Keywords: School violence. Education. Johan Galtung.

Resumen: El texto presenta un debate entre violencia y educación con base en la teoría de defendida por violencia del J. Galtung. En la primera sección se presentan las coordenadas principales de dicha teoría, en los conceptos de violencia directa, estructural y cultural. En la segunda sección, teniendo esta matriz como base, se delinea un mapa diferenciado de la fenomenología de la violencia en las instituciones de la educación para proponer al final en una tercera sección ciertas directrices facilitadoras del trabajo a realizar en relación con la violencia en las escuelas. Defiendo que la violencia es un recurso cuyo origen es la incapacidad para el diálogo, la falta de respecto por la autoridad profesional, de la transferencia de problemas familiares para la escuela, del enfrentamiento entre diferentes tradiciones culturales y de la presencia de normas burocrático-formales en excesos.

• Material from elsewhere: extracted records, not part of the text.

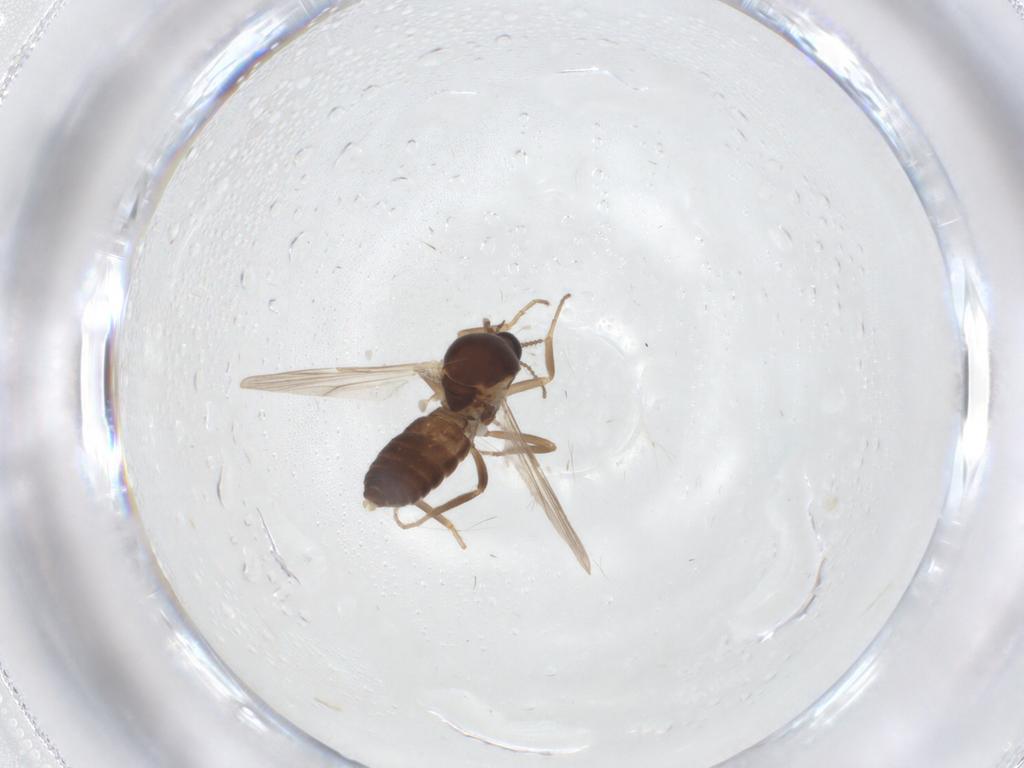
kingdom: Animalia
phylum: Arthropoda
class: Insecta
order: Diptera
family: Ceratopogonidae
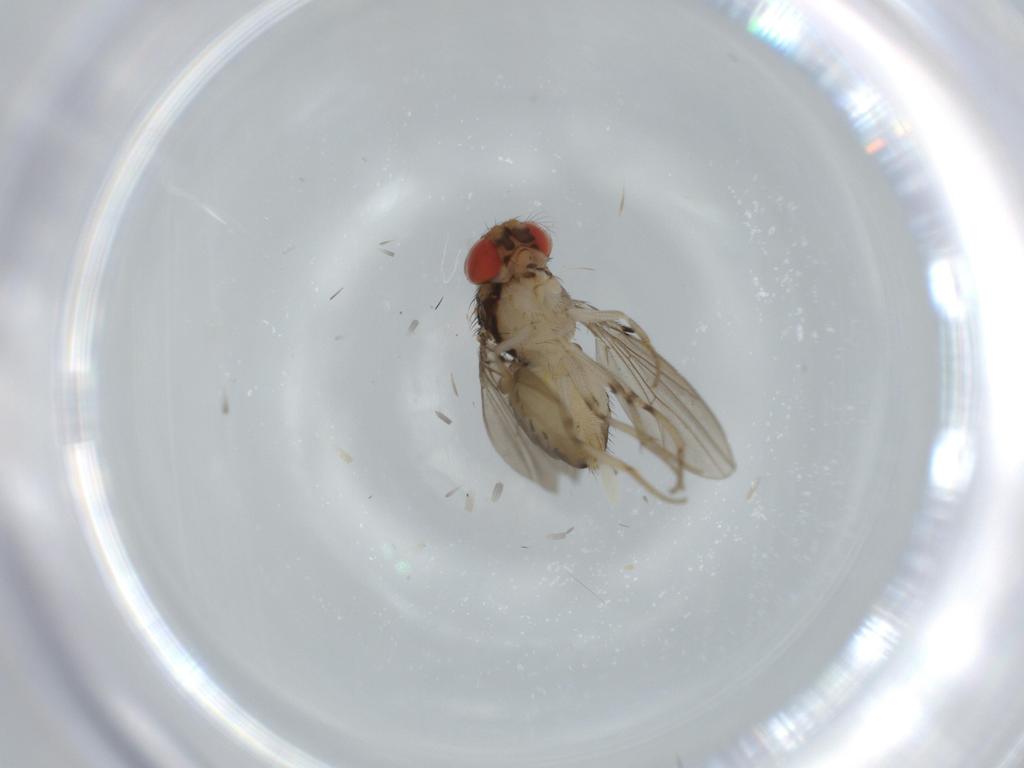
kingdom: Animalia
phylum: Arthropoda
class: Insecta
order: Diptera
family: Drosophilidae
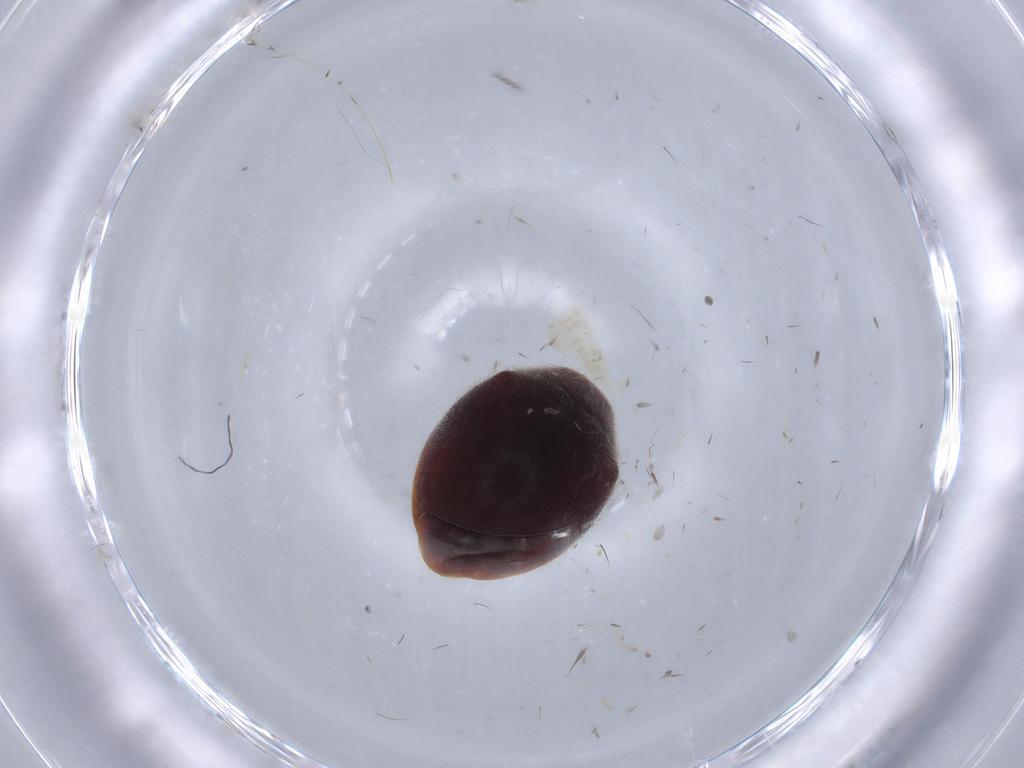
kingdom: Animalia
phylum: Arthropoda
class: Insecta
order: Coleoptera
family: Coccinellidae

Palabras clave: Violencia escolar. Educación. Johan Galtung.

1 INTRODUÇÃO

É, de fato, inquestionável o espantoso crescimento da violência em instituições educativas, enquanto meio de solucionar conflitos. Não que faltassem conflitos no passado, ou que se abrisse mão da violência em seu manejo. A situação tem-se, no entanto, agravado devido a uma série de aspectos antes desconhecidos, os quais, aliados aos já existentes, provocam o que se poderia chamar de atmosfera inquietante, em que a sensação do “tudo é permitido” mescla-se ao desamparo das pessoas quanto ao como reagir apropriadamente ao que parece ameaçá-las. Entre esses “aspectos antes desconhecidos”, podemos apontar, entre outros, a tecnologia de informática, a migração global, a flexibilização do trabalho e a corrosão da família, os quais influenciam fortemente o que se passa na área da educação. Entre os efeitos da dinâmica sociocultural observa-se, sobretudo, o recurso à violência como provindo da incapacidade para o diálogo, do desrespeito da autoridade profissional, da transferência de problemas familiares para a escola, do confronto entre diferentes tradições culturais e da presença de regras burocrático-formais em excesso. Não pode surpreender, portanto, a exigência crescente de um diagnóstico preciso, capaz de iluminar esse cenário conturbado, como a demanda de soluções apropriadas aos problemas que vêm se tornando mais e mais complexos.

Na busca de uma abordagem teórica apta a tornar transparente esse cenário de violência crescente, vale recorrer a debates que, nos anos sessenta e setenta do século passado, voltavam-se à análise de conflitos políticos e de caminhos que levassem à paz. Entre os protagonistas dessas pesquisas e análises temos o norueguês Johan Galtung, matemático, sociólogo e fundador do Instituto para a Pesquisa da Paz, em Oslo.2 Ainda que seu trabalho sobre a violência se referisse às políticas internacionais, a tipologia de violência apresentada por ele pode servir-nos de matriz heurística à investigação desse problema no âmbito da educação.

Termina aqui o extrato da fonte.